* **What the task requires**:
Can you rewrite the entries from the first line through the line holding "scientific name: Vestiaria coccinea", inclusive, with "phylum" replaced by "division" and nothing else altered?

* **Dataset records**:

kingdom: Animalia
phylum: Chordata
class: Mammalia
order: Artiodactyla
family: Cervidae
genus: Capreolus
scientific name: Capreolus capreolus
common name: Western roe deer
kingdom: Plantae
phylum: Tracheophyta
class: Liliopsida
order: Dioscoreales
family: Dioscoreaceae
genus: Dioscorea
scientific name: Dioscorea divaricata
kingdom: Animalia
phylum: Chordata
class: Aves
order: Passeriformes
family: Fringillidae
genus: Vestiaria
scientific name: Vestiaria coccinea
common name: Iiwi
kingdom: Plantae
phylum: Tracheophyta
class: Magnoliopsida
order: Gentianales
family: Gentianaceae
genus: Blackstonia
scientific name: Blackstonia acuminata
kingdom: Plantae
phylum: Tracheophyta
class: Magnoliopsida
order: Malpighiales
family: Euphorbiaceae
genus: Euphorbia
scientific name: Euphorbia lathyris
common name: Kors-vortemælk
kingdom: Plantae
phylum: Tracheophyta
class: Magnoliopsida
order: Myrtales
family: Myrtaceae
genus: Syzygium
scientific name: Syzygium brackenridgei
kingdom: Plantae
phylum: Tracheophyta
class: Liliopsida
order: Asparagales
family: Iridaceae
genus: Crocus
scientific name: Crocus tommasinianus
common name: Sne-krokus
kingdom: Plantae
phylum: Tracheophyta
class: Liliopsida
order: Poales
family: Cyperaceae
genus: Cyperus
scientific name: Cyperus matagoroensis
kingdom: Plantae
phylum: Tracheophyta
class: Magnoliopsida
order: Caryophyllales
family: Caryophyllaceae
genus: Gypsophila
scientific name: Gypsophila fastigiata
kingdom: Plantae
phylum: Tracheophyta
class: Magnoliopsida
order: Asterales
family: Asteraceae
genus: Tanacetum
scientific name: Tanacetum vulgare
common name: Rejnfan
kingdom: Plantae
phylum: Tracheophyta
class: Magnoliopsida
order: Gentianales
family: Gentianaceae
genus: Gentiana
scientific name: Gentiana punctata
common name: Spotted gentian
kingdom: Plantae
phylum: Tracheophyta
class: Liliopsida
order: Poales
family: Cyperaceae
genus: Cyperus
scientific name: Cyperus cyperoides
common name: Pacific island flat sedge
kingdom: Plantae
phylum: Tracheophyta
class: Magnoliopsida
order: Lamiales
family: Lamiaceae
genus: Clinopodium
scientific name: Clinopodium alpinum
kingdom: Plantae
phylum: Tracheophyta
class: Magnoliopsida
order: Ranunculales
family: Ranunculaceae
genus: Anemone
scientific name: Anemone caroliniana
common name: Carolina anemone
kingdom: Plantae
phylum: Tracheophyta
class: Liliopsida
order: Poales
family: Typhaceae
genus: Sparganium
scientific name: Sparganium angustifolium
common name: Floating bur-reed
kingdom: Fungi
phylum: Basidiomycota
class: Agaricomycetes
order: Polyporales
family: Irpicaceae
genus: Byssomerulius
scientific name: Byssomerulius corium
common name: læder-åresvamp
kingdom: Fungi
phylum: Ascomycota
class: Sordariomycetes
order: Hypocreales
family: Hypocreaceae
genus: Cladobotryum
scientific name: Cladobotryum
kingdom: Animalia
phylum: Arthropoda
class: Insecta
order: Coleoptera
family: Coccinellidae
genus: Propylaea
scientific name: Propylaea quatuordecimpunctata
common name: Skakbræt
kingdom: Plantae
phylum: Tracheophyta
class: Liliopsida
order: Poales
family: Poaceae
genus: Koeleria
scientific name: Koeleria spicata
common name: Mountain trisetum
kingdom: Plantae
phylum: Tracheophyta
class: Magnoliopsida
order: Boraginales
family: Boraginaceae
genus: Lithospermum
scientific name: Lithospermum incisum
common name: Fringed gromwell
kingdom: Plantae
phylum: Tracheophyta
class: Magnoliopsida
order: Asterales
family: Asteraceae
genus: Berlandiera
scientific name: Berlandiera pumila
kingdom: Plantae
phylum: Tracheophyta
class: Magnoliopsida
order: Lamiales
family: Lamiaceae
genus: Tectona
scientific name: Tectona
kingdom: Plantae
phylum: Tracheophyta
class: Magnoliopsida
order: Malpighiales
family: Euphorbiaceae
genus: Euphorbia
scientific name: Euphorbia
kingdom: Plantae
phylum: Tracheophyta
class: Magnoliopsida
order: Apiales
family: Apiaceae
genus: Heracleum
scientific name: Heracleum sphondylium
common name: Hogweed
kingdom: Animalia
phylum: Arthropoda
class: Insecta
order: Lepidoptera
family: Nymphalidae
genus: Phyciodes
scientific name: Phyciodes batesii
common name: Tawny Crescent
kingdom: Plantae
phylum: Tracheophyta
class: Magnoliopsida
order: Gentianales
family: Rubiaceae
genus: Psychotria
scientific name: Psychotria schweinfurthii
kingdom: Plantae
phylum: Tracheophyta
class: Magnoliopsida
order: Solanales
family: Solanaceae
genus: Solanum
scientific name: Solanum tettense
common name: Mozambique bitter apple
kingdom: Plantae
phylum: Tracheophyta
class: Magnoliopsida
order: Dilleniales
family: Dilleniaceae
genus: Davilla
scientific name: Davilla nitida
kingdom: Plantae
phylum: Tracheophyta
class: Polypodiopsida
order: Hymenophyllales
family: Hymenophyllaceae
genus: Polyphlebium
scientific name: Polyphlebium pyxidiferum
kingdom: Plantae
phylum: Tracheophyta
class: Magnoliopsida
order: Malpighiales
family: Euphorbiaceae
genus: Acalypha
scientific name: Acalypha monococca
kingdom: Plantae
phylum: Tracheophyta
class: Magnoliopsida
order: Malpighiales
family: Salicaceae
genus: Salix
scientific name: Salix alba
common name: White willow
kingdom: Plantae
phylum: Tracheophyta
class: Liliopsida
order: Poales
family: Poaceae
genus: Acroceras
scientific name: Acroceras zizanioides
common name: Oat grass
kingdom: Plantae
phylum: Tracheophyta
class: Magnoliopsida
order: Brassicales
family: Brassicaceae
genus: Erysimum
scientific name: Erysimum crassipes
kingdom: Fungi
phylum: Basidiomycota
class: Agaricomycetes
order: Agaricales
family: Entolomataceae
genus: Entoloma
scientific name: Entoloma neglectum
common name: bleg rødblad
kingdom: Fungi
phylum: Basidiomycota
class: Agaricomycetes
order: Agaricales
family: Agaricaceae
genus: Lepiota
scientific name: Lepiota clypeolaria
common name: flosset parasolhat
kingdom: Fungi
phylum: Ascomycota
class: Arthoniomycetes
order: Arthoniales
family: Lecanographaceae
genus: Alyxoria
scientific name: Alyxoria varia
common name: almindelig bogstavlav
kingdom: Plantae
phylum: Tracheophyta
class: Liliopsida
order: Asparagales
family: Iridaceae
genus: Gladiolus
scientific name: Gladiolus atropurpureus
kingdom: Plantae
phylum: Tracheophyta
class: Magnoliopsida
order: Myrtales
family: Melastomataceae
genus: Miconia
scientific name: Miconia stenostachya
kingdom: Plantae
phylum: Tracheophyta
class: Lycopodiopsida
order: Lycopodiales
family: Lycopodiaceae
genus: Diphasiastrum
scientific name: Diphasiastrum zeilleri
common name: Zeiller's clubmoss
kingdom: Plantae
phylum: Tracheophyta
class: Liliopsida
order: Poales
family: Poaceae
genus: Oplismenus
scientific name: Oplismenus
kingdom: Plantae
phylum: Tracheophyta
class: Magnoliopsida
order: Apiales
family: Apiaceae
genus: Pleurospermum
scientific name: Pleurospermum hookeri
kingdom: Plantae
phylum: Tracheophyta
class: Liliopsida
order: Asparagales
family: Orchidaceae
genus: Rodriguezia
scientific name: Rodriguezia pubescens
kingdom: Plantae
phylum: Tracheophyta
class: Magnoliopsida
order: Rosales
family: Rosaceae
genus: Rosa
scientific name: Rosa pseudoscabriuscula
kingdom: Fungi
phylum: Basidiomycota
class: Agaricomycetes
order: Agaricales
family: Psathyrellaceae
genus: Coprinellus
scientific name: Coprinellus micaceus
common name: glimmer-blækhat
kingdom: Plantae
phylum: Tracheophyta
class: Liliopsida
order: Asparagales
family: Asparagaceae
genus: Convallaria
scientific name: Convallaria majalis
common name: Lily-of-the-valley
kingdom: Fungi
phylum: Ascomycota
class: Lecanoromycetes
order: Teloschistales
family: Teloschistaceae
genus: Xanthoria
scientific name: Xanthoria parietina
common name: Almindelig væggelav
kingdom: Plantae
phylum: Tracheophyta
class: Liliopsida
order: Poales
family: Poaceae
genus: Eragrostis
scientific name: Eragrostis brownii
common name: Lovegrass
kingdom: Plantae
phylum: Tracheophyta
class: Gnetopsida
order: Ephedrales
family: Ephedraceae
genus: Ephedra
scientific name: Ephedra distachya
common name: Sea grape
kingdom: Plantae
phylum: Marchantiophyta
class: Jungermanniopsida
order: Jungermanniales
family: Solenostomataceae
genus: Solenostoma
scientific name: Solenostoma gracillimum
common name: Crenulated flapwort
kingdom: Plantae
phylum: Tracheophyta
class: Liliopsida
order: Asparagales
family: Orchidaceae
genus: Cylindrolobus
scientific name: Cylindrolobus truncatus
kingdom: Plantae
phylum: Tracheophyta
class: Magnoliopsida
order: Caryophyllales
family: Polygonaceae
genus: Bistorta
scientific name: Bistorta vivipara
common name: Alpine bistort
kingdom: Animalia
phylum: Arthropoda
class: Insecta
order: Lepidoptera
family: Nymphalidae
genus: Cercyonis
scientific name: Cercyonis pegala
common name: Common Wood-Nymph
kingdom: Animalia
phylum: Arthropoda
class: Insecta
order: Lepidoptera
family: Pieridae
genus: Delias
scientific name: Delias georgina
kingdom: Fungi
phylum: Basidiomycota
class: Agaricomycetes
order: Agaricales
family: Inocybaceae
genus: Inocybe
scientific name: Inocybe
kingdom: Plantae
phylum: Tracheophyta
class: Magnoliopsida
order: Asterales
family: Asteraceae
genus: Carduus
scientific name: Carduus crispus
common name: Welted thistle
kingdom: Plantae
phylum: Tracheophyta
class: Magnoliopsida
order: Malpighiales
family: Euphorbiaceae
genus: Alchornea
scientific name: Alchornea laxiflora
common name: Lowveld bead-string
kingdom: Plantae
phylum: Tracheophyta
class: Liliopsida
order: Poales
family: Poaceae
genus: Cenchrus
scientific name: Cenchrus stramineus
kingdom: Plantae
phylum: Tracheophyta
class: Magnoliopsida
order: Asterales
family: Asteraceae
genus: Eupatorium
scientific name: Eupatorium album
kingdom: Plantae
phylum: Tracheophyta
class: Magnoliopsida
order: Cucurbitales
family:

* **Answer in full**:
kingdom: Animalia
division: Chordata
class: Mammalia
order: Artiodactyla
family: Cervidae
genus: Capreolus
scientific name: Capreolus capreolus
common name: Western roe deer
kingdom: Plantae
division: Tracheophyta
class: Liliopsida
order: Dioscoreales
family: Dioscoreaceae
genus: Dioscorea
scientific name: Dioscorea divaricata
kingdom: Animalia
division: Chordata
class: Aves
order: Passeriformes
family: Fringillidae
genus: Vestiaria
scientific name: Vestiaria coccinea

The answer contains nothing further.